En effet, la Cour de cassation vient de rappeler qu’une délibération ne modifiant pas les statuts d’une société ne peut être annulée que si elle a donné lieu à la violation d’une disposition légale impérative régissant les sociétés commerciales ou des lois qui régissent les contrats.

Précision : une règle impérative est une règle dont on ne peut pas écarter l’application, notamment par un contrat. En droit des sociétés, on ne peut ainsi pas prévoir dans les statuts une disposition qui dérogerait à la règle selon laquelle les engagements d’un associé ne peuvent être augmentés sans son accord.
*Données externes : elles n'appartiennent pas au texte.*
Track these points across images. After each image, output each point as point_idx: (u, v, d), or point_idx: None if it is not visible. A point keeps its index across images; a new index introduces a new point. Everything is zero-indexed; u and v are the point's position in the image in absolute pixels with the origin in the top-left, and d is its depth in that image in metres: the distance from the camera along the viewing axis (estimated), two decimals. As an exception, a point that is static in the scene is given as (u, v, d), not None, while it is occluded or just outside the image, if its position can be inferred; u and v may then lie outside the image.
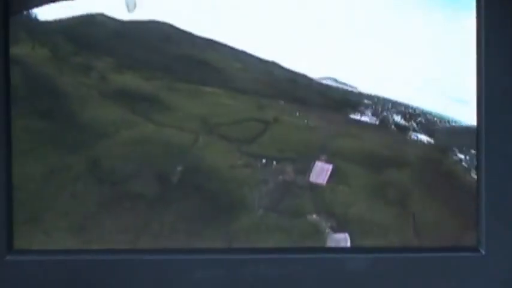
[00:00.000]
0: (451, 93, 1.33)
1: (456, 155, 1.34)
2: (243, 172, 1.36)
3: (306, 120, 1.36)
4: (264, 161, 1.36)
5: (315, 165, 1.35)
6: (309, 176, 1.35)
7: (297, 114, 1.36)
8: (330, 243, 1.33)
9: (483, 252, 1.27)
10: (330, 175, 1.34)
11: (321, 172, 1.34)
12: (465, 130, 1.32)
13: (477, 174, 1.29)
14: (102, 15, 1.35)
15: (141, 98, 1.35)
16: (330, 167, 1.34)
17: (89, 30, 1.35)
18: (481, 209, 1.27)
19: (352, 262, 1.28)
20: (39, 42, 1.34)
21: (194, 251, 1.30)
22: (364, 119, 1.36)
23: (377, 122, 1.36)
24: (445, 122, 1.34)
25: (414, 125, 1.35)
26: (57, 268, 1.28)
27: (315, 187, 1.34)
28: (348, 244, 1.33)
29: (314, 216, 1.35)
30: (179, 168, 1.35)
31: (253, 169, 1.36)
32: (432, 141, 1.34)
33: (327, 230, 1.34)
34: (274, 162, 1.36)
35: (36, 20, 1.34)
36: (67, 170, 1.33)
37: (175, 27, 1.35)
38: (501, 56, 1.27)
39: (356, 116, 1.36)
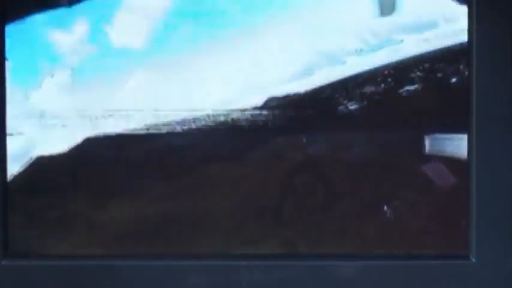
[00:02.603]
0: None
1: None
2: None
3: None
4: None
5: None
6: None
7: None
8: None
9: (473, 260, 1.27)
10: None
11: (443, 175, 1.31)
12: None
13: (468, 181, 1.29)
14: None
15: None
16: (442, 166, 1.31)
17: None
18: (471, 216, 1.28)
19: (343, 269, 1.29)
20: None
21: (188, 257, 1.31)
22: (379, 95, 1.32)
23: (400, 91, 1.31)
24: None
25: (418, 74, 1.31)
26: (52, 273, 1.28)
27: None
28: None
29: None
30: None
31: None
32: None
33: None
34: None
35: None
36: None
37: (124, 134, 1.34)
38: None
39: (374, 97, 1.32)
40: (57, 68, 1.31)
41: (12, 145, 1.32)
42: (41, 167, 1.32)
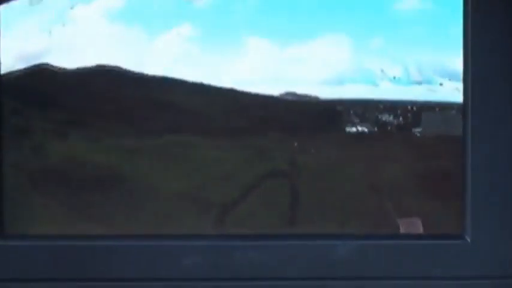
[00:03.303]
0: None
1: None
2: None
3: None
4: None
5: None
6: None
7: (313, 151, 1.30)
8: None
9: (469, 240, 1.27)
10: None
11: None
12: None
13: (462, 160, 1.27)
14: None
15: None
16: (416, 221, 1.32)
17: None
18: (466, 196, 1.27)
19: (339, 248, 1.28)
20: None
21: (182, 237, 1.31)
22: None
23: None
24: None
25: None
26: (48, 253, 1.28)
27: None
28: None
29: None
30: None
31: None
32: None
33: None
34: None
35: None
36: None
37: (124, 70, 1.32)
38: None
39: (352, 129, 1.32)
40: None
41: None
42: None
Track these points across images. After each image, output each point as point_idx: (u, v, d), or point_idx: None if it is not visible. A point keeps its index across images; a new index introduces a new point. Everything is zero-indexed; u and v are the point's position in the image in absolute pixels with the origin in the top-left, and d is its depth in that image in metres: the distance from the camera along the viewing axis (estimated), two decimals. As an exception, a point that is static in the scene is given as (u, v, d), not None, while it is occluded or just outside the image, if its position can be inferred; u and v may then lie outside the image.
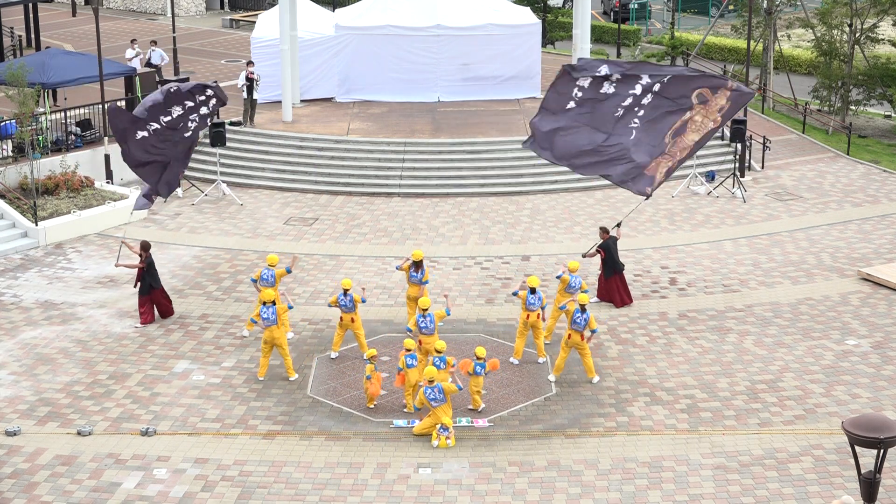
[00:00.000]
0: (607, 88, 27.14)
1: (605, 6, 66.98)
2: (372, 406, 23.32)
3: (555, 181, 36.40)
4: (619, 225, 28.84)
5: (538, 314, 24.86)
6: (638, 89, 27.11)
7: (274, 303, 24.18)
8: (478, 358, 22.97)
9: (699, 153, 37.60)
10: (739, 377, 24.73)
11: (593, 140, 27.28)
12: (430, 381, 21.90)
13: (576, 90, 27.10)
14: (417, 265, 26.22)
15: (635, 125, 27.21)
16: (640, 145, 27.17)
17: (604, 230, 28.43)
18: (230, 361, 25.35)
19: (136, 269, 27.11)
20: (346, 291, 24.90)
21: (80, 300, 28.45)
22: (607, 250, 28.10)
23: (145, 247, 27.28)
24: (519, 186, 36.16)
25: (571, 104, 27.15)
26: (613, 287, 28.16)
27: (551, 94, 27.31)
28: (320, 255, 31.37)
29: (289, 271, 26.31)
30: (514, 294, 25.50)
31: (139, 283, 27.12)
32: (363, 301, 25.22)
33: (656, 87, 27.01)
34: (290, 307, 24.81)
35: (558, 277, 27.03)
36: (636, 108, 27.18)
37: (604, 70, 27.16)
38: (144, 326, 26.87)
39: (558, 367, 24.50)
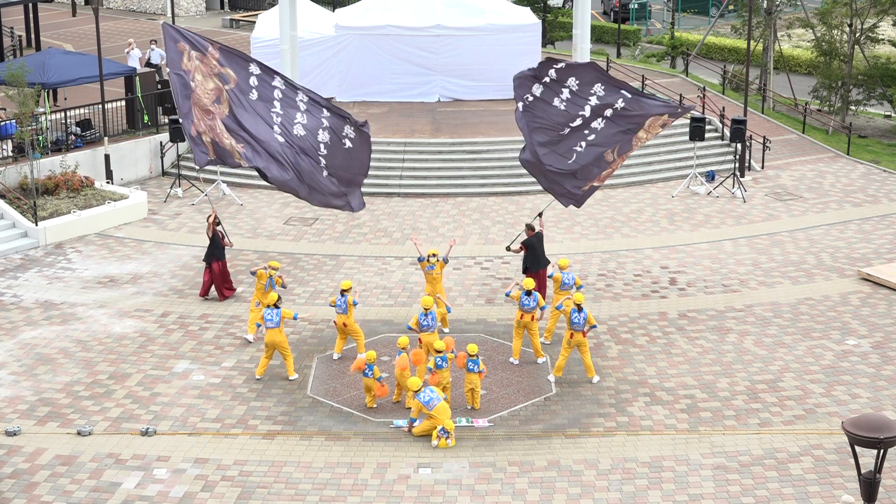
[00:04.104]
0: (558, 103, 27.16)
1: (605, 6, 66.98)
2: (373, 406, 23.31)
3: (555, 181, 36.43)
4: (540, 215, 28.57)
5: (532, 315, 24.85)
6: (587, 111, 27.06)
7: (278, 306, 24.20)
8: (470, 355, 22.99)
9: (699, 153, 37.70)
10: (739, 377, 24.73)
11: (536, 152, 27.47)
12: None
13: (528, 95, 27.29)
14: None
15: (579, 149, 27.30)
16: (579, 171, 27.41)
17: (529, 227, 27.97)
18: (230, 361, 25.35)
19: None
20: (342, 292, 24.91)
21: (80, 300, 28.45)
22: (530, 247, 27.66)
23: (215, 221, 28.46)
24: (519, 186, 36.15)
25: (519, 105, 27.28)
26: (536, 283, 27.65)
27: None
28: (320, 255, 31.37)
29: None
30: (507, 295, 25.51)
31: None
32: (354, 304, 25.08)
33: (608, 112, 27.00)
34: (295, 317, 24.80)
35: (550, 276, 27.07)
36: (585, 132, 27.17)
37: (552, 75, 27.19)
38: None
39: (559, 367, 24.50)
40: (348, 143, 26.97)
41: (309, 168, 26.59)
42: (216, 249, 28.30)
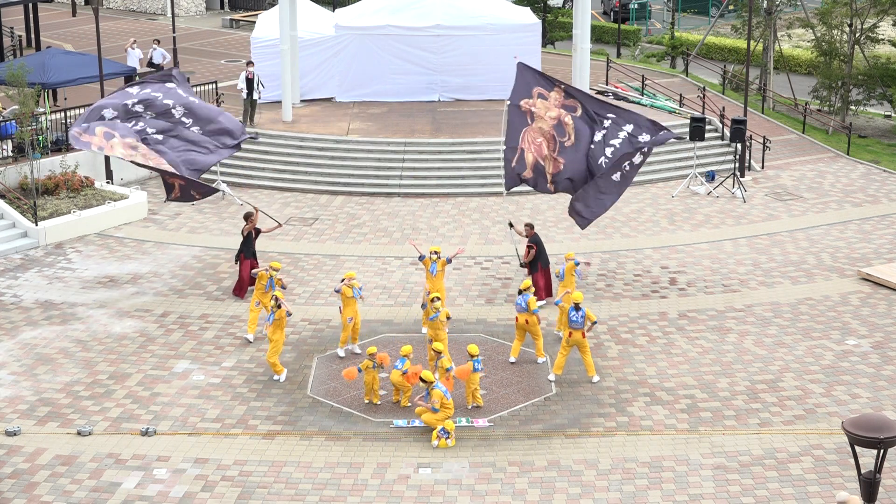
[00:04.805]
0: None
1: (605, 6, 67.00)
2: (370, 403, 23.32)
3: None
4: (511, 225, 28.87)
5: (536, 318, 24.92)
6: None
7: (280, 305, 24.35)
8: (471, 356, 23.01)
9: (699, 153, 37.70)
10: (739, 377, 24.73)
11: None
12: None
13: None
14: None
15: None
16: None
17: (529, 226, 28.26)
18: (230, 361, 25.35)
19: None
20: (343, 280, 25.16)
21: (80, 300, 28.45)
22: (538, 244, 28.01)
23: (246, 216, 28.84)
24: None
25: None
26: (536, 282, 27.74)
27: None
28: (320, 255, 31.37)
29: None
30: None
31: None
32: (354, 295, 25.06)
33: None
34: (289, 314, 24.82)
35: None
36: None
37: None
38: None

Autrement dit, une délibération prise en violation d’une clause des statuts (ou du règlement intérieur) de la société qui n’est pas une disposition impérative n’encourt pas la nullité. En l’occurrence, les juges n’ont pas annulé les décisions de mise en réserve systématique des bénéfices et d’augmentation des rémunérations du gérant d’une SARL qui n’avaient été adoptées qu’à la majorité alors que les statuts prévoyaient une adoption à l’unanimité des co-associés.

En revanche, la Cour de cassation a retenu que la responsabilité du dirigeant, associé majoritaire, pouvait être mise en cause par l’associé minoritaire pour abus de majorité si celui-ci parvenait à prouver que la décision votée était contraire à l’intérêt de la société et avait été prise dans l’unique but de favoriser l’associé majoritaire à son détriment. Ce qui était le cas dans cette affaire. Les juges ayant estimé que la baisse des bénéfices de la société résultait de la décision du gérant d’augmenter sa rémunération de près du double en 4 ans (passant de 121 743 € en 2008 à 234 660 € en 2011 et à 222 056 € en 2012, soit une hausse de 100 % sur la période considérée). Le gérant associé a donc été condamné à verser une indemnité à l’associé minoritaire.

Remarque : outre le versement d’une indemnité aux associés minoritaires, l’abus de majorité peut conduire à la nullité des décisions incriminées.